## Tarefa solicitada
Transcreva fielmente todos os itens abaixo, linha por linha, sem alterar nenhum caractere.

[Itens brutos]
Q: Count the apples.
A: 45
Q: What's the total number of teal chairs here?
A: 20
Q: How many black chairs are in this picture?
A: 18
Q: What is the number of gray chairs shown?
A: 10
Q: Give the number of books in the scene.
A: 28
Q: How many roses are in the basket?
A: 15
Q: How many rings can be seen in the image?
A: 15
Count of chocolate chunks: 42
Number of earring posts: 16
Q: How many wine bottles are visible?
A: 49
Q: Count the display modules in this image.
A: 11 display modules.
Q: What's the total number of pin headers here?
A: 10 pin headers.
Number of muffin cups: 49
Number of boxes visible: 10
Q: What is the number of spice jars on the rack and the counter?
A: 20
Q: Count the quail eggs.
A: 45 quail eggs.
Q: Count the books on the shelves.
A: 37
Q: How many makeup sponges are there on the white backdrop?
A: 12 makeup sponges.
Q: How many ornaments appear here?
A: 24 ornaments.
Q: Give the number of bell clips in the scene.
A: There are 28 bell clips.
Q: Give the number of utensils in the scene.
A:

## Resposta ao exercício
Q: Count the apples.
A: 45
Q: What's the total number of teal chairs here?
A: 20
Q: How many black chairs are in this picture?
A: 18
Q: What is the number of gray chairs shown?
A: 10
Q: Give the number of books in the scene.
A: 28
Q: How many roses are in the basket?
A: 15
Q: How many rings can be seen in the image?
A: 15
Count of chocolate chunks: 42
Number of earring posts: 16
Q: How many wine bottles are visible?
A: 49
Q: Count the display modules in this image.
A: 11 display modules.
Q: What's the total number of pin headers here?
A: 10 pin headers.
Number of muffin cups: 49
Number of boxes visible: 10
Q: What is the number of spice jars on the rack and the counter?
A: 20
Q: Count the quail eggs.
A: 45 quail eggs.
Q: Count the books on the shelves.
A: 37
Q: How many makeup sponges are there on the white backdrop?
A: 12 makeup sponges.
Q: How many ornaments appear here?
A: 24 ornaments.
Q: Give the number of bell clips in the scene.
A: There are 28 bell clips.
Q: Give the number of utensils in the scene.
A:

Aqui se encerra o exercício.